What is asked:
• A. Answer these questions using the text on General Harrison's inaugural address:
(i) What did the predictions say the Government would end in at no very remote period?
(ii) To what does the speaker vow to restore the Government?
(iii) Whose three years of perplexity does the last paragraph mention?
• B. In the records, output verbatim every line from the line with "county / district: Bohol" through the line with "name author: Cham. & Schltdl.".

The calm came, and the language of that venerable patriot, in his inaugural address, while descanting upon the merits of the Constitution and its framers, thus expressed himself:-"There were in it features which appeared not to be in harmony with their ideas of a simple representative Democracy or Republic. And knowing the tendency of power to increase itself particularly when executed by a single individual, predictions were made that, at no very remote period, the Government would terminate in virtual monarchy.
"It would not become me to say that the fears of these patriots have been already realized. But as I sincerely believe that the tendency of measures and of men’s opinions for some years past has been in that direction, it is, I conceive, strictly proper that I should take this occasion to repeat the assurances I have heretofore given of my determination to arrest the progress of that tendency, if it really exists, and restore the Government to its pristine health and vigor."
This good man died before he had the opportunity of applying one balm to ease the pain of our groaning country, and I am willing the nation should be the judge, whether General Harrison, in his exalted station, upon the eve of his entrance into the world of spirits, told the truth, or not, with acting President Tyler’s three years of perplexity, and pseudo-Whig Democrat reign to heal the breaches or show the wounds, secundum artem.

Extracted records:

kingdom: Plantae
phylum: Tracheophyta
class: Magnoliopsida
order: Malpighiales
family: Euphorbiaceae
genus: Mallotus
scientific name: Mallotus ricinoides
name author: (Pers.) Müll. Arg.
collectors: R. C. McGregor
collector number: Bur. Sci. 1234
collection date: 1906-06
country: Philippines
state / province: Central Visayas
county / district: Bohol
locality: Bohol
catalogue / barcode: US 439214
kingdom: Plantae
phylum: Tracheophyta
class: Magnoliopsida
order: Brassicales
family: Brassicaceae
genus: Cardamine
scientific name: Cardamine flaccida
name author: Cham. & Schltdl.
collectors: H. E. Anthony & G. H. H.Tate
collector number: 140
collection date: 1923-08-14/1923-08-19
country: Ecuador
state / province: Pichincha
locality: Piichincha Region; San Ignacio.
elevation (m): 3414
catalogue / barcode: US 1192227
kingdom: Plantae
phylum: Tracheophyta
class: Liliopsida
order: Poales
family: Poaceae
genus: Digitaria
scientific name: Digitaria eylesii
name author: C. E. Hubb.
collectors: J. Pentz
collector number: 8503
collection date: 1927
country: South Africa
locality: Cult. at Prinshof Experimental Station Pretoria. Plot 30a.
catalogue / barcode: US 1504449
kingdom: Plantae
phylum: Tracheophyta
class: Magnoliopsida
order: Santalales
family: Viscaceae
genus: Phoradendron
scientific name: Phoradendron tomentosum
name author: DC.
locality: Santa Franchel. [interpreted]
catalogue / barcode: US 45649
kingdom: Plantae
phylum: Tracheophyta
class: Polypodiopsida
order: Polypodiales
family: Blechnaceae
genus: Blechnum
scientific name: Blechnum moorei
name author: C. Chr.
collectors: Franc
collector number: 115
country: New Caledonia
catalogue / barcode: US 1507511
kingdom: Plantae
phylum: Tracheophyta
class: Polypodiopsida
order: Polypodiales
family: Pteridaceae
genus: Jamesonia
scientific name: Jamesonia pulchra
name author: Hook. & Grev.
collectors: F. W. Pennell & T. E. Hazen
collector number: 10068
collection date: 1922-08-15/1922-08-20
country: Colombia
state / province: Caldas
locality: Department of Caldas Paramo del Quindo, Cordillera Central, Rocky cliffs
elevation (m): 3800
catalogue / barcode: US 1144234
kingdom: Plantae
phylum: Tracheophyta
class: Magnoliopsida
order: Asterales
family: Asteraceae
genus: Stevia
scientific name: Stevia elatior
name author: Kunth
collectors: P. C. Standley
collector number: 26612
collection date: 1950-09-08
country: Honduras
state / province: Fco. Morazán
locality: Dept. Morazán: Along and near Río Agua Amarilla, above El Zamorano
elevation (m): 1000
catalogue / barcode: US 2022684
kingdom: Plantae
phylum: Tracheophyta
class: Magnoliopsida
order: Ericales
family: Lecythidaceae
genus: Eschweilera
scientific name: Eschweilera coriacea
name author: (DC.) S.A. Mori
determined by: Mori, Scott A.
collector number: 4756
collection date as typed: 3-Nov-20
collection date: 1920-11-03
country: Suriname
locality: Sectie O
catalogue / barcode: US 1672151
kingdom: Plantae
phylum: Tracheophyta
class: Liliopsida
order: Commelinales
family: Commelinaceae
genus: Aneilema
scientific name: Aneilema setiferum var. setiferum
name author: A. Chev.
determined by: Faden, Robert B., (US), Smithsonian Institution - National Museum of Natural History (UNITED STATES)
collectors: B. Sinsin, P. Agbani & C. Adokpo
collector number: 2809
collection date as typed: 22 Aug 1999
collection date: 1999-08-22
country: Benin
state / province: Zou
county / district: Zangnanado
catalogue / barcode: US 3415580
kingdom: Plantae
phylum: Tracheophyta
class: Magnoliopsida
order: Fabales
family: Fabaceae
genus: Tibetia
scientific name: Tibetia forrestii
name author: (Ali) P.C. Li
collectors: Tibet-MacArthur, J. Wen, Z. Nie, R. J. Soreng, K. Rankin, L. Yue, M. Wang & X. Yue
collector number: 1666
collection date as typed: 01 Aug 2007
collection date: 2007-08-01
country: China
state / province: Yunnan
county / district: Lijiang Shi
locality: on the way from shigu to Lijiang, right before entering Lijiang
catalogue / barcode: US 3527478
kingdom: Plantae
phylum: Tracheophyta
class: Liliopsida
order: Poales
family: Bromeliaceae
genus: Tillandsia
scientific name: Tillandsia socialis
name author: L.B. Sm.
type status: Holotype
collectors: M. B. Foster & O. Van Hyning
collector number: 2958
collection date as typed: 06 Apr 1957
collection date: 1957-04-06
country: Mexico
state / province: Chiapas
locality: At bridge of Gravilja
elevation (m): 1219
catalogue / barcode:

Task-by-task outputs:
• A.
(i) Virtual monarchy.
(ii) Its pristine health and vigor.
(iii) Acting President Tyler's.

• B.
county / district: Bohol
locality: Bohol
catalogue / barcode: US 439214
kingdom: Plantae
phylum: Tracheophyta
class: Magnoliopsida
order: Brassicales
family: Brassicaceae
genus: Cardamine
scientific name: Cardamine flaccida
name author: Cham. & Schltdl.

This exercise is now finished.